The Wnt/β-catenin pathway is an active signaling pathway in the body, which can maintain neuronal and mental homeostasis through BDNF. In the resting state, the phosphorylation of β-catenin is completed by a destructive complex that is dominated by glycogen synthase kinase 3β (GSK-3β), axin, and adenomatous polyposis coli (APC).26,27 Then it can be recognized by β-TrCP containing the F-BOX domain and specifically binds to the site of phosphorylation of β-catenin, which in turn leads to the ubiquitination of β-catenin. In this way, the latter is eventually degraded by ubiquitin. It should be noted that most of the phosphorylated sites can promote the degradation of β-catenin, while the phosphorylation of certain amino acid sites (such as Ser45 and Thr41) increases the stability of β-catenin. In the Wnt/β-catenin signaling pathway, the Wnt protein firstly binds to the co-receptors formed by the Frizzled (Fz) family receptor and the low-density lipoprotein receptor-associated protein 5 or 6 (LRP5/6), thereby forming ternary protein complex on the surface of cells. This ternary complex then reacts with intracellular folded protein Dishevell (Dvl) to mediate dissociation of the β-catenin complex (GSK-3[beta], Axin and APC). β-catenin dissociated from GSK-3 β is activated by dephosphorylation and translocated into the nucleus, which mediates the expression of the target gene (such as BDNF) after binding to the LEF1/TCF transcription factor in the nucleus.28

Venlafaxine, as a phenylethylamine derivative, is currently the most common antidepressant drug.29 Various studies have confirmed that venlafaxine can upregulate a variety of Wnt/β-catenin signaling pathway-related proteins and activate the entire Wnt/Β–catenin signaling pathway.30–32 SHSY-5Y cells, a cell line derived from neuroblastoma, can also be infected with various viral vectors while exhibiting neuronal cell characteristics.

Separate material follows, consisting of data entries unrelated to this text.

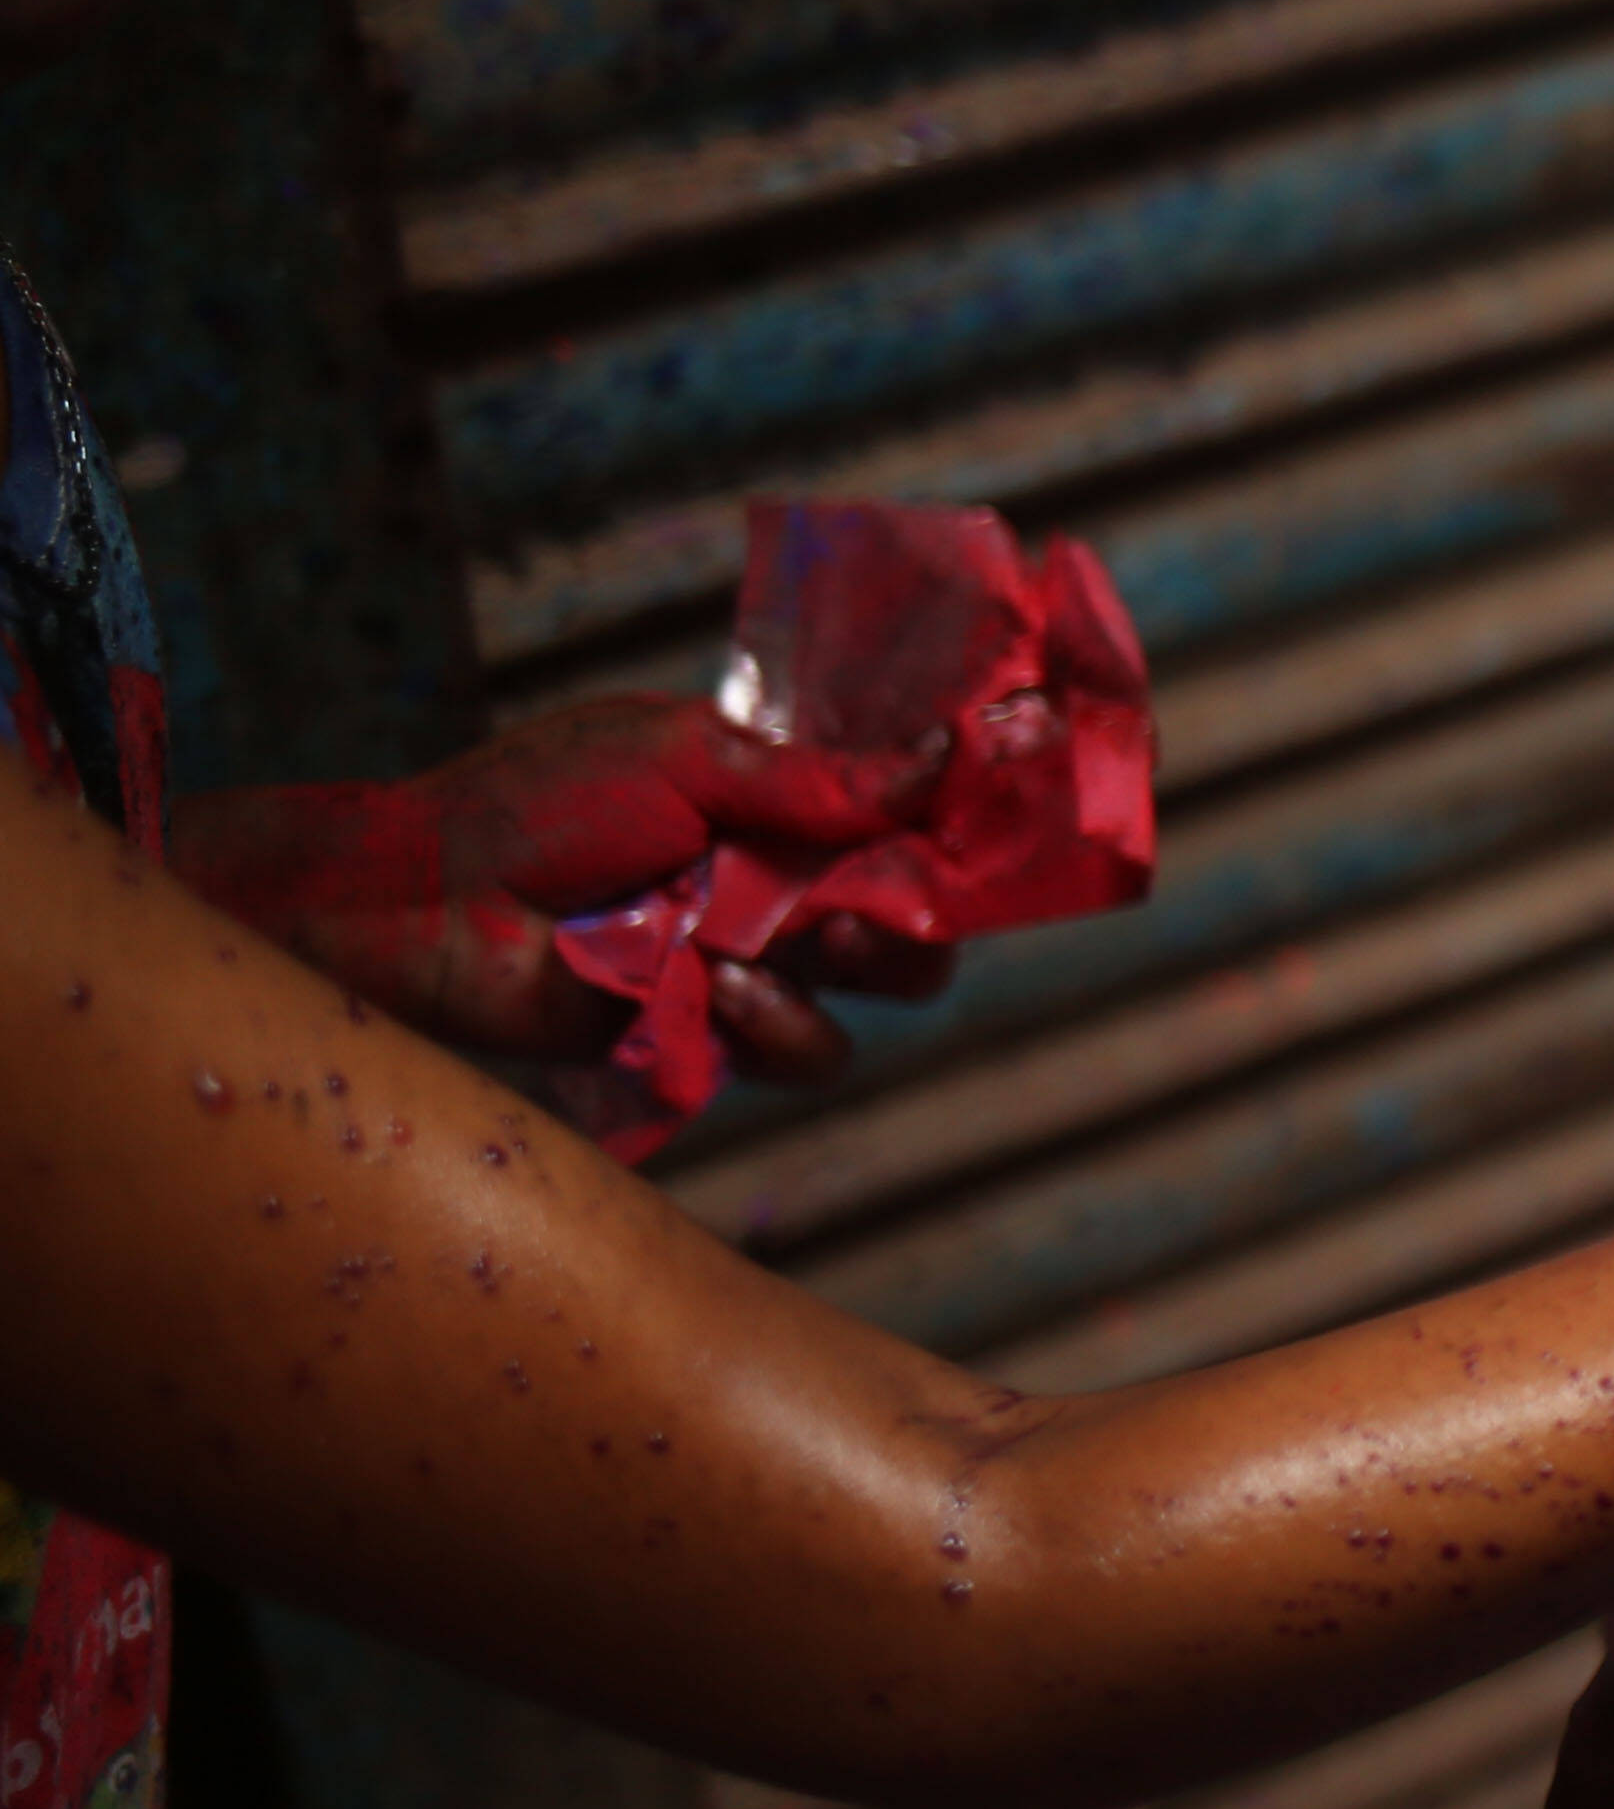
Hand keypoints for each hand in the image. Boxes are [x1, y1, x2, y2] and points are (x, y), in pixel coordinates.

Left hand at [172, 692, 957, 1082]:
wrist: (423, 900)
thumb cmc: (536, 803)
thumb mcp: (684, 756)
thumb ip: (818, 777)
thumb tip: (947, 756)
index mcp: (780, 803)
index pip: (908, 816)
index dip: (961, 823)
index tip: (997, 817)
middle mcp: (782, 885)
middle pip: (923, 914)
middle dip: (919, 914)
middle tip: (868, 908)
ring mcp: (755, 965)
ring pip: (881, 993)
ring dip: (848, 970)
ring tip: (782, 947)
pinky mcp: (716, 1039)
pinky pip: (807, 1052)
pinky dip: (776, 1024)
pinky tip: (712, 991)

In this study, we constructed the model of hypoxia-induced by cobalt chloride on the basis of SHSY-5Y cells. Under the condition of hypoxia-induced by cobalt chloride, we found that the expression of HIF-1α was up-regulated in SHSY-5Y cells and the expression of β-catenin was down-regulated. When siRNA targeting HIF-1α was added to the cultured cell system, the down-regulation of β-catenin expression in SHSY-5Y cells was restored. This confirmed the “hypoxia-HIF-1α-Wnt/β-catenin–depression” axis.33–36 Further studies have shown that venlafaxine could alleviate neuronal apoptosis induced by hypoxia by upregulating the Wnt/β–catenin signaling pathway.37–39

From the results of this study, we can obtain some clinical benefits. Such as Detecting HIF-1α to early diagnose/predict the incidence of depression, finding key nodes in the hypoxia-HIF-1α-Wnt/β-catenin-depressive axis, and screening for effective small molecule targeting agonists or antagonists is expected to effectively treat depression.

Conclusions

In this study, we established models of neuron hypoxia induced by CoCl2 based on SHSY-5Y cells. The results showed that venlafaxine can alleviate neuronal apoptosis induced by hypoxia through upregulating Wnt/β-catenin signaling pathway, which provides a new theoretical basis for the treatment of depression.